BE it food insecurity, water stress, or climate change, Pakistan is under threat from wide-ranging environmental problems. If ever we needed a reminder, the heatwave in Karachi provided just that. Yet, the shock will pass and life will go on: such is the scale and frequency of the calamities afflicting this nation that it finds no option but to go numb. Only the brutality of Peshawaresque proportions feels extraordinary, and even then the collective response remains only a non-action plan. For everything else, amnesia is an easier alternative.

However, climate change remains a threat even as our attention drifts. Several world bodies have warned of extreme dangers to agriculture if we don’t reform our practices. In fact, farmers have been abandoning agri­cult­ure to take up other means of livelihood such as cattle and poultry farming, and fish­ing.

If society is to respond to these challenges, we must first ensure that they do not vanish from our collective memory. Consider the National Climate Change Policy devised in 2012 that exists practically only on paper. It is particularly instructive to peruse its sections on “awareness raising”. Often limited to a single sentence, the plans are limited to “public campaigns”. Amazingly, for such a gigantic challenge, there is no mention of enhancing and modernising the national curricula on climate and environment. After all, how better to mainstream environmental responsibility than to formally educate the upcoming gen­e­r­a­tions?

Environment has traditionally remained a specialised discipline at the university level, and is only discussed superficially during the formative years at school. Also, while producing doctors, engineers, and IT specialists, social issues are largely neglected. Thus, environment — as much a scientific as it is a social issue — is never the top draw when the merit lists are drawn up. In schools, whatever little is taught on the subject can be tossed aside as optional material. Often limited to statistics on pollution, environmental education rema­ins peripheral to our syllabi.


School curricula must teach environmental awareness.
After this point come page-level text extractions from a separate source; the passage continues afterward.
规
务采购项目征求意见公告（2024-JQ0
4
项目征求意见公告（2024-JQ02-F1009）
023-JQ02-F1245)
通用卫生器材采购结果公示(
However, since natural disasters are projected to torment us over the coming decades, the curriculum — starting at school level — must be revamped. The goal should be to raise a breed of young philanthropists who can bring about social change, while the government also takes urgent measures. However, it is important that this education be empowering and not scaremongering, scientific and not dogmatic, mobilising and not crucifying, and, crucially, using rather than overstretching the student schedules. Let me explain.

Empowerment means equipping with solutions. This inculcates a sense of community service by focusing on concrete local issues, yet with a broader perspective. This service can be especially useful while schools are out; such a volunteering experience can even help in admission to prestigious universities in the US. An excellent example of mobilising children for such purposes is the work of Mechai Viravaidya. Renowned for campaigning for family planning in Thailand, he has brought local youth into village committees to develop their communities. With the upcoming local governments, a similar approach is practical in Pakistan.

It is important that sound principles are introduced at the earliest while leaving the evolving debates to higher education and subject to regular revision. For example, although large hydro projects are not a part of the CPEC because they are environmentally questionable, there are also mitigating circu­m­stances. The curriculum sho­uld present both sides of a debate.

As students learn about the environment, they should be taught not to despise those who do not understand su­ch principles yet. Our society is alre­ady fragmen­ted, and the youth sho­uld learn to engage and not to disparage.

Above all, it is critical for the new instruction to blend into and not overstretch the existing curriculum. Integration with the science subjects is only natural, whereas social responsibility can be taught with Islamic principles of austerity, fairness and empathy.

The government must also facilitate a social curriculum through local administrations which must liaise with schools, community leaders and especially the local imams, who should speak on environmental issues. Community mosques and associated madressahs can thus become a vehicle for change. Education is not enough though: the government must also enforce social change. For example, the use of plastic shopping bags must be taxed. This will encourage reuse and recycling, and may promote the use of embroidered bags, spawning another economic activity. Likewise, to control noise pollution, each city should have silent zones, where speed limits are manageable and blowing a horn is not normally permitted.

Social attitudes and education should reflect the challenges that a country faces. A change in our practices at both these levels is necessary to move on from continuous crisis management to a state of readiness in a sustainable manner.

The writer is senior researcher at the University of Limerick, Ireland.